We bought the e-ticket, we're taking the ride
Programme number three is tentatively titled, "The Cost of Free". It's all about the little bits of us that we trade to use the Web.
I'm a dystopian from way back. I distinctly remember the first time I landed on 1984, one of those books on my shelf that is so well thumbed, I've practically rubbed out the writing. When I discovered it in high school, it turned my world upside down: it was a challenge, a call to arms, a layer of consciousness peeled back, magical sunglasses put on, an awareness of the hidden machinations that keep us ticking over like drugged, pliant masses. Really. Very exciting.
Among the many things that have stuck in my mind from Orwell's powerful story was the box in the corner of every room that watched the citizenry of Oceania. Big Brother (sadly caricatured by a light entertainment, self-promotional vehicle) kept tabs on Winston Smith and his compatriots through the telescreen, or the two-way TV that proved an unavoidable window into private and public life.

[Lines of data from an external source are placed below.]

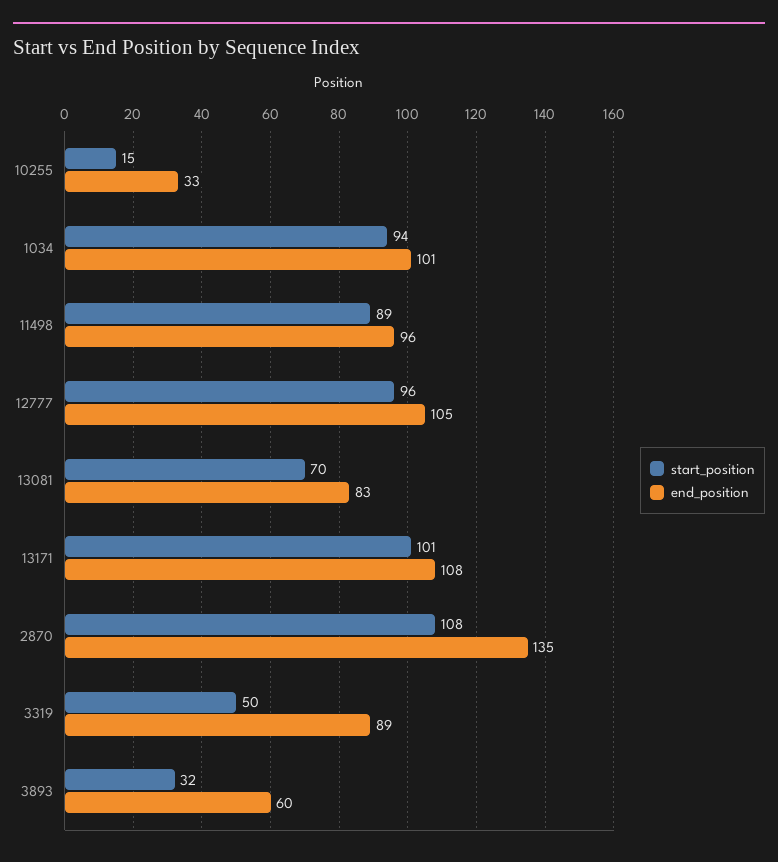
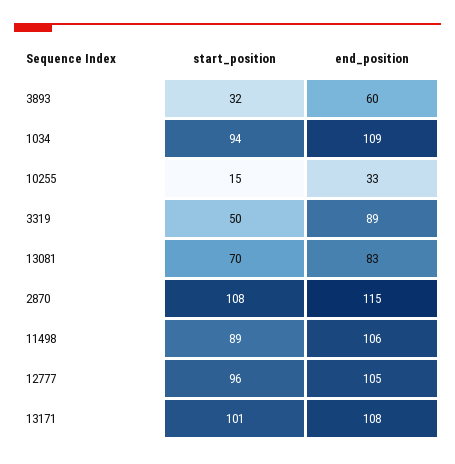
end_position, 1034: 101 -> 109
end_position, 11498: 96 -> 106
end_position, 2870: 135 -> 115

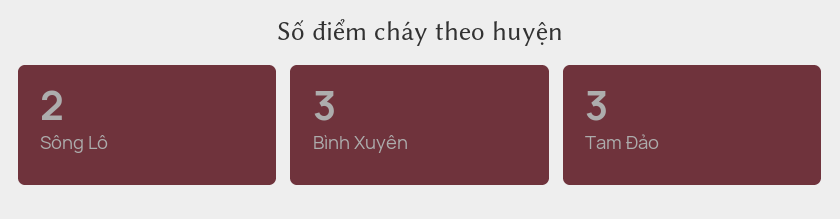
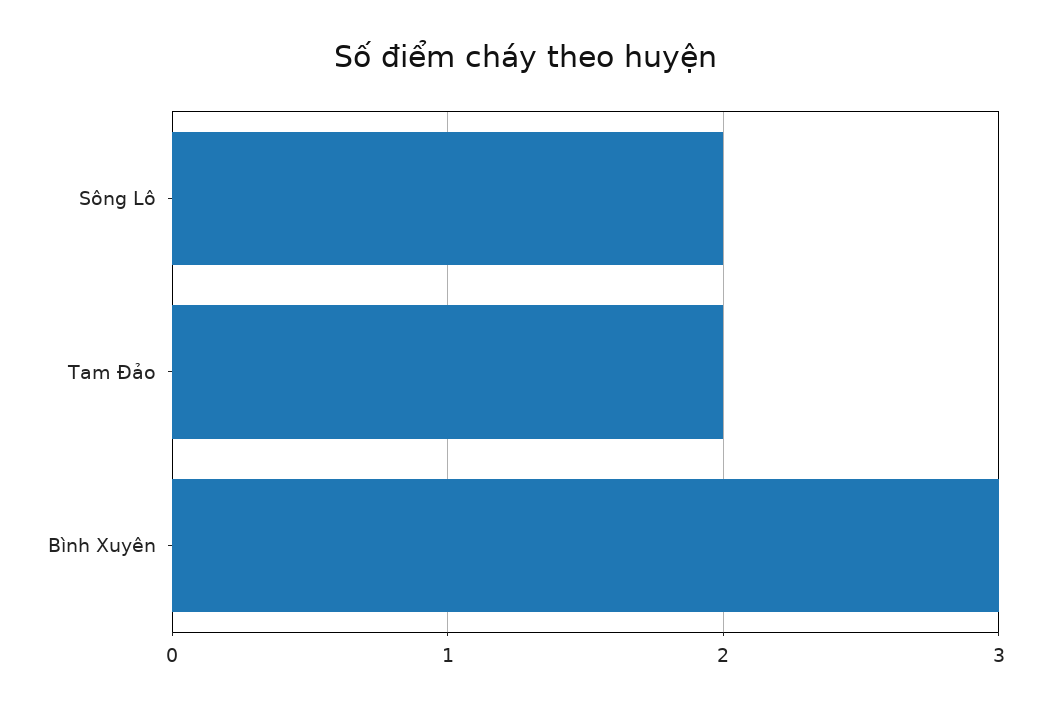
Tam Đảo: 3 -> 2

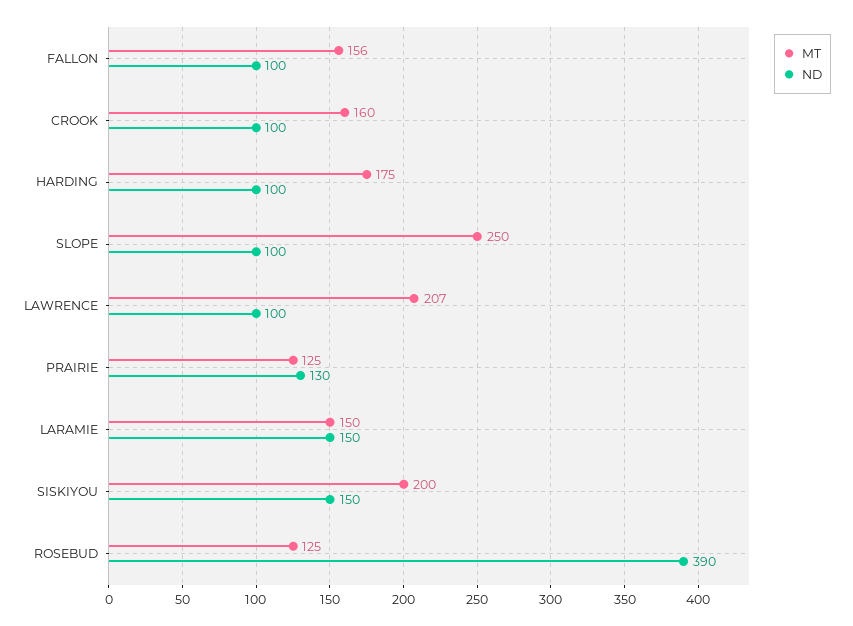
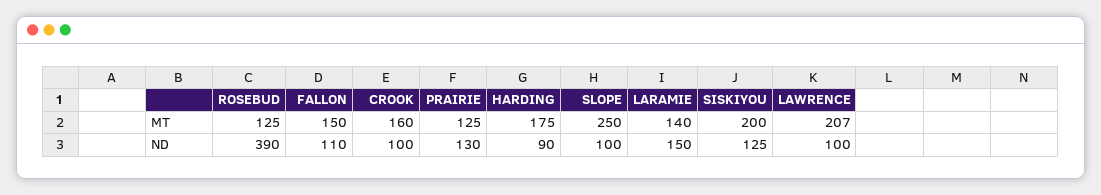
MT, FALLON: 156 -> 150
ND, FALLON: 100 -> 110
ND, HARDING: 100 -> 90
MT, LARAMIE: 150 -> 140
ND, SISKIYOU: 150 -> 125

Over the years, it has occurred to me that the Web is an adaptation of this object. In addition to the content that we willingly give to it through our profiles, our feeds and our clickstreams, there are many terrifying hacks that we don't realise are giving other people access into our lives. Take this list of unsecured webcams as an example: you and I are free to look into the rooms of anyone who chooses to leave their network loops open, and those people who didn't know the difference. Kinda freaks me out.

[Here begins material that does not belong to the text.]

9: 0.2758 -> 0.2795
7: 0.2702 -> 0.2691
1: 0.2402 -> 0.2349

But there is one critical difference between the modern world and the world created by Orwell: this pseudo-surveillance has not been imposed by any State. We are complicit in bringing the machine into our lives.
The success of this innovation has been brought about because we've listened to our friends and we've listened to our wallets. The benefits significantly outweigh the costs. As Boldwing commented on our very first blog post: we are able to connect, collect, contribute and create online in ways that were heretofore impossible. And we do all this for free. Pretty flipping amazing.

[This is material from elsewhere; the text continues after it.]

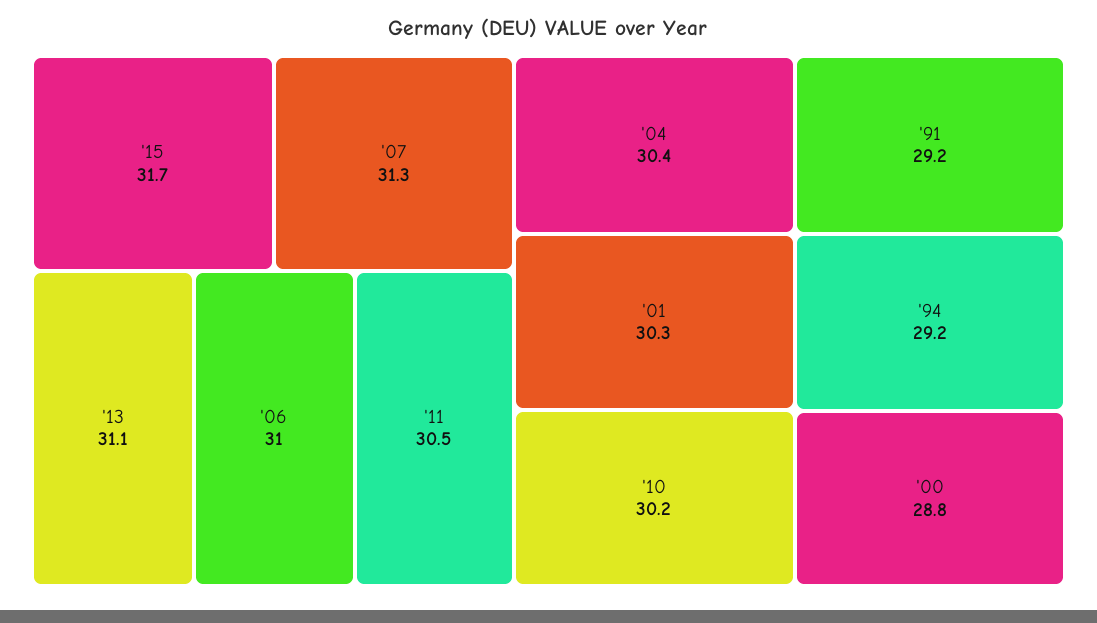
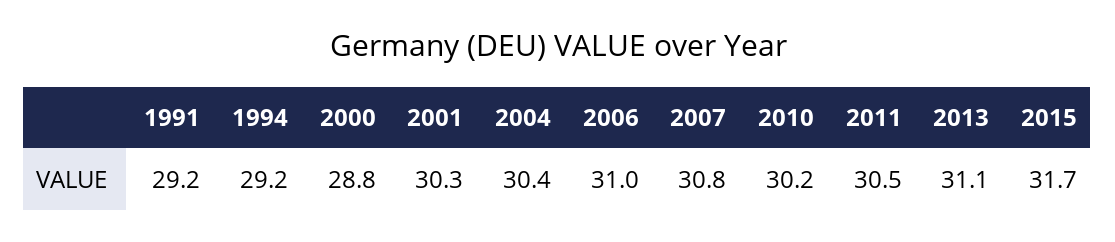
'07: 31.3 -> 30.8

So what are the costs? And more importantly, who is watching us? Well, that's what we're going to look at over the next few weeks. We are going to examine how we are vulnerable, but how our vulnerability is making the world a better place.
I love the ideas in all four of the Digital Revolution programmes, but I think this is my favourite at the moment, because it taps into something so wonderfully dark, so disturbingly dystopian, that I'm sure what we uncover will be far, far stranger than fiction. I look forward to hearing your thoughts.